Como a pescaria acontece ao entardecer, os longos barcos de madeira são equipados com lanternas penduradas nas proas. Você pode acompanhar toda essa apresentação de dentro dos barcos turísticos cobertos que acompanham de perto os barcos de pesca. Como opção à parte, alguns deles servem jantar com peixes capturados no rio. Muitos assistem gratuitamente das margens do rio, mas acompanhar dos barcos é muito mais divertido. A temporada vai de maio a outubro, quando os barcos turísticos partem da Ponte Nagara várias vezes durante a noite. O passeio dura pouco mais de uma hora. É necessário agendar com antecedência. As reservas para jantar geralmente são feitas pelos hotéis.
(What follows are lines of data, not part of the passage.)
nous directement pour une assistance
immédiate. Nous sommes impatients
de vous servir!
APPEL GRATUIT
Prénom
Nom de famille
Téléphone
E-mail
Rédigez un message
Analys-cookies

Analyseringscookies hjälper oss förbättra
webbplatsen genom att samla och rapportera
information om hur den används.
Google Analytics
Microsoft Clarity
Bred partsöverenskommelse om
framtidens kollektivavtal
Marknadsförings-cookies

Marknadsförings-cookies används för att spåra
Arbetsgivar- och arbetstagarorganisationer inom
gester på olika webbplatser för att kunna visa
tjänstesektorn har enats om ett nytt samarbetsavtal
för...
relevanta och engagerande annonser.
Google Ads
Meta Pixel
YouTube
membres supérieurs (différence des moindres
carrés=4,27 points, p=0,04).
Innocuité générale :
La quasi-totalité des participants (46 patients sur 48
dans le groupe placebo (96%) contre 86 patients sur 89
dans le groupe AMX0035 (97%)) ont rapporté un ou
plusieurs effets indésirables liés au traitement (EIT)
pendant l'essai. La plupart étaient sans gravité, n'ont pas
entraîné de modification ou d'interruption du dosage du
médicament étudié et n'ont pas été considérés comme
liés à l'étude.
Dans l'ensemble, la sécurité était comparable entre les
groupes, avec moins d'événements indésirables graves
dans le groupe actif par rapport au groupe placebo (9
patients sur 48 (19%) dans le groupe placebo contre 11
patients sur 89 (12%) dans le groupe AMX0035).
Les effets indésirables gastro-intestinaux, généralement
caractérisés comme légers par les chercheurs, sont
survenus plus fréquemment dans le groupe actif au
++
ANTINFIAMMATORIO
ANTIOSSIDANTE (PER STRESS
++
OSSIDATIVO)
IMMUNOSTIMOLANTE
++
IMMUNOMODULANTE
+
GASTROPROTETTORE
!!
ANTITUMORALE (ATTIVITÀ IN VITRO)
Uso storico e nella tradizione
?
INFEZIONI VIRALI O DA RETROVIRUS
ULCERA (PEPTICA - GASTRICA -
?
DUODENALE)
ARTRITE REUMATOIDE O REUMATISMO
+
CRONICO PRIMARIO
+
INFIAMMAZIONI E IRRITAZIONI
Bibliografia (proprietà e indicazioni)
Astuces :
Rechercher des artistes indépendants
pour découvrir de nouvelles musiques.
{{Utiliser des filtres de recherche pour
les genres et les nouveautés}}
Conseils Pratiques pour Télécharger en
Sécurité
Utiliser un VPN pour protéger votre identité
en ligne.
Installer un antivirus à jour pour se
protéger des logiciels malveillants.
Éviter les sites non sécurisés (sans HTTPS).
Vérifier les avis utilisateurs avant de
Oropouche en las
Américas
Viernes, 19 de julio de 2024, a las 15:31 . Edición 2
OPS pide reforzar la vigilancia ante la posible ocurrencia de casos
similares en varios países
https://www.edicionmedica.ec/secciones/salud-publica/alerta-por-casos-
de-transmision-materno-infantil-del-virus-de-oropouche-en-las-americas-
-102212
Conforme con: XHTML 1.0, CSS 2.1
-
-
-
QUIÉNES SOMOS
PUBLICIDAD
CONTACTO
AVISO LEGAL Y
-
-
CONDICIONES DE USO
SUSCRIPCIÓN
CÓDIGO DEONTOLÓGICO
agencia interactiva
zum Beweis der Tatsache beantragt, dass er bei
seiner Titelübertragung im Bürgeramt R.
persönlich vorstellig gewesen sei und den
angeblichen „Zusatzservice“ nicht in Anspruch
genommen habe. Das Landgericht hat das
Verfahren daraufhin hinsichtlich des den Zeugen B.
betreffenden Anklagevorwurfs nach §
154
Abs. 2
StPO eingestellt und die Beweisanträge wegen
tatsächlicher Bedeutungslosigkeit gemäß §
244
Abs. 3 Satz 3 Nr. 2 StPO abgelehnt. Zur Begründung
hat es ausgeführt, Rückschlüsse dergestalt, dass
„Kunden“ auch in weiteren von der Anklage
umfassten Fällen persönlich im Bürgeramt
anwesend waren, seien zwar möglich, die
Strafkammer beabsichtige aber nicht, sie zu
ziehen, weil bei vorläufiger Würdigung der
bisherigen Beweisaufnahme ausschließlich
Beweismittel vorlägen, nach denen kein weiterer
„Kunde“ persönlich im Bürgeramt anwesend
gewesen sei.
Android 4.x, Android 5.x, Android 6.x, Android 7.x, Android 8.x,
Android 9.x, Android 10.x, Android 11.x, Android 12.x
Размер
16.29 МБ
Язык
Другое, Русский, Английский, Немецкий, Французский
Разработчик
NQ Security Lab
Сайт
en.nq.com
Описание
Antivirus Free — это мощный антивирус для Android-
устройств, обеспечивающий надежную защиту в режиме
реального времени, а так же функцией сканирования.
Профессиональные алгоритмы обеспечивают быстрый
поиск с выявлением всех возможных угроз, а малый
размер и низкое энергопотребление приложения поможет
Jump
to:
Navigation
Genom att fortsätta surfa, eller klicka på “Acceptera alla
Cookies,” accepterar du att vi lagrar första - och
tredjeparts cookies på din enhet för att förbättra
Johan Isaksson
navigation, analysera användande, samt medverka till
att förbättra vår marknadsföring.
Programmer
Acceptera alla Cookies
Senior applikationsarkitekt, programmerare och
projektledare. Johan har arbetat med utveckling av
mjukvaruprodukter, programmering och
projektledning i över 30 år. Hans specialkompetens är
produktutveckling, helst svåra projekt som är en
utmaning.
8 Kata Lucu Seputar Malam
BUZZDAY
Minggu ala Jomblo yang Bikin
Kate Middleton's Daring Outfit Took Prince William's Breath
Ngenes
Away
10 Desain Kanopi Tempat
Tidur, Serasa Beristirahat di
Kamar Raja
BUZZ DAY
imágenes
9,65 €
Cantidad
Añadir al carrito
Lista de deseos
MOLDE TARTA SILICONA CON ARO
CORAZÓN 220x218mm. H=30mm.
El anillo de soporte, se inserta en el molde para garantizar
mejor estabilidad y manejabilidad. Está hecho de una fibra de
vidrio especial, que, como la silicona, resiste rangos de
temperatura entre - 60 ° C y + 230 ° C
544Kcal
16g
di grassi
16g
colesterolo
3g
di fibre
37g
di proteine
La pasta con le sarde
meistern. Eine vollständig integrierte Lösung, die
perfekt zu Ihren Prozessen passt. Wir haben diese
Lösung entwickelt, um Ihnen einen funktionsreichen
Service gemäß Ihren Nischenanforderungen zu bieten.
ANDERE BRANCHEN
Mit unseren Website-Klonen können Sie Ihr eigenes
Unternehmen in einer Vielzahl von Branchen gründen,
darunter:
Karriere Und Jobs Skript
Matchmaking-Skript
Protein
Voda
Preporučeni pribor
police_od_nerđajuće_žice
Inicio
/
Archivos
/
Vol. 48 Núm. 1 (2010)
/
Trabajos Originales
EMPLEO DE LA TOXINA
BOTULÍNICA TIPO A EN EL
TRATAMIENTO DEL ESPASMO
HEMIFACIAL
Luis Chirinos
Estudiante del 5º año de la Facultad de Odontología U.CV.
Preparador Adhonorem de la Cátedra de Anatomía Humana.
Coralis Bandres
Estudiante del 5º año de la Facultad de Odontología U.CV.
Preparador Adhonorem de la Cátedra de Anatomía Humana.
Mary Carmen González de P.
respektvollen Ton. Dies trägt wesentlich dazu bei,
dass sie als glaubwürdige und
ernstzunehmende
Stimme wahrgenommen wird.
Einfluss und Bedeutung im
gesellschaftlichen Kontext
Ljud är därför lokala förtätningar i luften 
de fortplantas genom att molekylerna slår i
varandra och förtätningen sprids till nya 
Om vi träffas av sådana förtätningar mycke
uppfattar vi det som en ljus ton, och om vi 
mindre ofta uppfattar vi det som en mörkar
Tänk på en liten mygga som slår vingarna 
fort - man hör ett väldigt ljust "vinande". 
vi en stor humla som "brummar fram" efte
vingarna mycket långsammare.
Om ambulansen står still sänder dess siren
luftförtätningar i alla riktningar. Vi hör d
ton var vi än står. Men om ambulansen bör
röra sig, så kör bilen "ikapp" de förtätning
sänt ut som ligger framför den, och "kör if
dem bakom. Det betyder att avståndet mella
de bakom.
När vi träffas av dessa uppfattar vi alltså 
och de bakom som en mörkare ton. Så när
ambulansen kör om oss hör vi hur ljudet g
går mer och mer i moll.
Muitos Imperadores japoneses tiveram a chance de assistir a pesca Ukai. Peixes ayu (truta), capturados por cormorões são enviados para a família imperial várias vezes por ano. Dizem que o general Oda Nobunaga tomou os pescadores de Ukai sob seu patrocínio oficial e criou para eles a posição oficial e o título de usho (Mestre de Pesca Cormorão). O Shogun Tokugawa Ieyasu, que estabeleceu o governo nacional do Xogunato Edo (1603-1868), muitas vezes gostava de observar Ukai quando visitava Gifu, e também dava seu patrocínio e proteção aos pescadores. Ele adorava ayu-zushi (sushi de truta) feito em Gifu e ordenou que durante a temporada fossem trazidos para a cidade de Edo (atual Tokyo).
Muitos intelectuais notáveis também amavam assistir a pesca tradicional Ukai. O poeta haicai Matsuo Basho escreveu um famoso haicai quando visitou Gifu e assistiu à pesca do cormorão: “Emocionante ver / mas logo depois vem a tristeza / os barcos Cormorões”. O grande ator Charles Chaplin visitou o Japão duas vezes para assistir à pesca do cormorão e elogiou muito. O conjunto, que compreende 122 peças que são utilizadas para a prática da pesca Ukai, é designado como um importante bem cultural folclórico tangível do Japão, e o rio Nagara é designado como um importante bem cultural folclórico intangível da província de Gifu.
Apesar de apreciada por turistas, o ukai, nos últimos anos, tem gerado opiniões controversas em relação ao tratamento que os animais recebem. Em entrevista ao National Geographic a especialista em ética animal, Lori Gruen criticou a pescaria. "Os pássaros pareciam angustiados com o modo como estavam sendo manipulados", disse ela, após assistir a um vídeo da prática. Os pescadores, em contrapartida, defendem a tradição. Eles dizem que massageiam o pescoço do pássaro para relaxá-lo (e facilitar a saída dos peixes). Além disso, afirmam que os donos dos pássaros e os animais funcionam como uma equipe, trabalhando em conjunto. No final do século XiX, o Ministério da Casa Imperial do Japão confiou aos moradores de Gifu a tarefa de preservar a técnica. Até hoje, os descendentes daqueles antigos pescadores recebem o título de “mestre imperial da pesca de corcomão". Segundo Gruen, mesmo tradições culturais seculares deveriam ser revistas caso elas entrem em conflito com as concepções atuais de comportamento e bem-estar de animais. Enquanto as autoridades não definem o destino do ukai, ele segue sendo praticado e dando um novo sentido ao famoso ditado “quem não tem cão, caça com gato" (no caso, pássaro).